White LEDs need a voltage of about 3 V to 3.2 V, YMMV. You place a series resistor to control the LED's current. A 0.5 V drop across the resistor will not give you good control, I'd rather go for at least a volt. So if you place the LEDs in parallel you'll need 4.5 V minimum. For parallel LEDs place one series resistor for each of them.
If your power supply can deliver a higher voltage you can l=place the LEDs in series. Then they will need 9V to 9.6 V, or thereabout. Again a series resistor for at least 1 V drop, and you come up close to 12 V.
To calculate the value of the series resistor you need the LED's current requirement. Suppose this is 20 mA, then for the 12 V supply with the 3 LEDs in series you need
\$ R = \dfrac{12 V - 9.6 V}{20 mA} = 120 \Omega \$
If the LEDs' voltage is somewhat lower you'll have a higher current: 25 mA at 3.0 V LEDs.

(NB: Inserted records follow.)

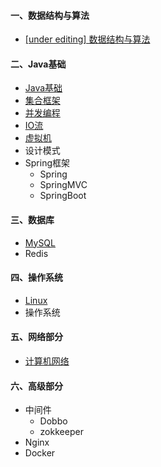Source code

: #### 一、数据结构与算法

- [[under editing] 数据结构与算法](notes/数据结构与算法.md)



#### 二、Java基础

- [Java基础](notes/JavaArchitecture/01%20Java%20基础.md)
- [集合框架](notes/JavaArchitecture/02%20Java%20集合框架.md)
- [并发编程](notes/JavaArchitecture/03%20Java%20并发编程.md)
- [IO流](notes/JavaArchitecture/04%20Java%20IO.md)
- [虚拟机](notes/JavaArchitecture/05%20Java%20虚拟机.md)
- 设计模式
- Spring框架
  - Spring
  - SpringMVC
  - SpringBoot



#### 三、数据库

- [MySQL](notes/MySQL.md)
- Redis



#### 四、操作系统

- [Linux](notes/Linux.md)
- 操作系统



#### 五、网络部分

- [计算机网络](notes/计算机网络.md)



#### 六、高级部分

- 中间件
  - Dobbo
  - zokkeeper
- Nginx
- Docker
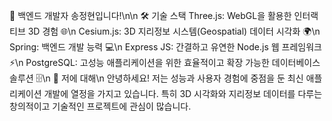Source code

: 👋 백엔드 개발자 송정현입니다!\n\n
🛠 기술 스택
Three.js: WebGL을 활용한 인터랙티브 3D 경험 🌐\n
Cesium.js: 3D 지리정보 시스템(Geospatial) 데이터 시각화 🌍\n
Spring: 백엔드 개발 능력 💻\n
Express JS: 간결하고 유연한 Node.js 웹 프레임워크 ⚡\n
PostgreSQL: 고성능 애플리케이션을 위한 효율적이고 확장 가능한 데이터베이스 솔루션 🗄️\n
🌟 저에 대해\n
안녕하세요! 저는 성능과 사용자 경험에 중점을 둔 최신 애플리케이션 개발에 열정을 가지고 있습니다. 특히 3D 시각화와 지리정보 데이터를 다루는 창의적이고 기술적인 프로젝트에 관심이 많습니다.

If you want to use one of the 5 V supplies you get
\$ R = \dfrac{5 V - 3.2 V}{20 mA} = 90 \Omega \$
Again, at 3 V per LED you'll get a higher current: 22 mA. Note that the difference in current is smaller, which is because voltage tolerance compared with the resistor's voltage drop is smaller. That's why a minimum voltage drop of 1 V to 2 V is recommended.
edit
You added a link to the product, which says "coloured 12V LED". There are no 12 V LEDs. So this is either a LED with the required series resistor built-in, or an incandescent bulb. In the former case you can probably simply apply 12 V to it, as the site also suggests for the replacement LED. I'd love to have seen a polarity indication on it though.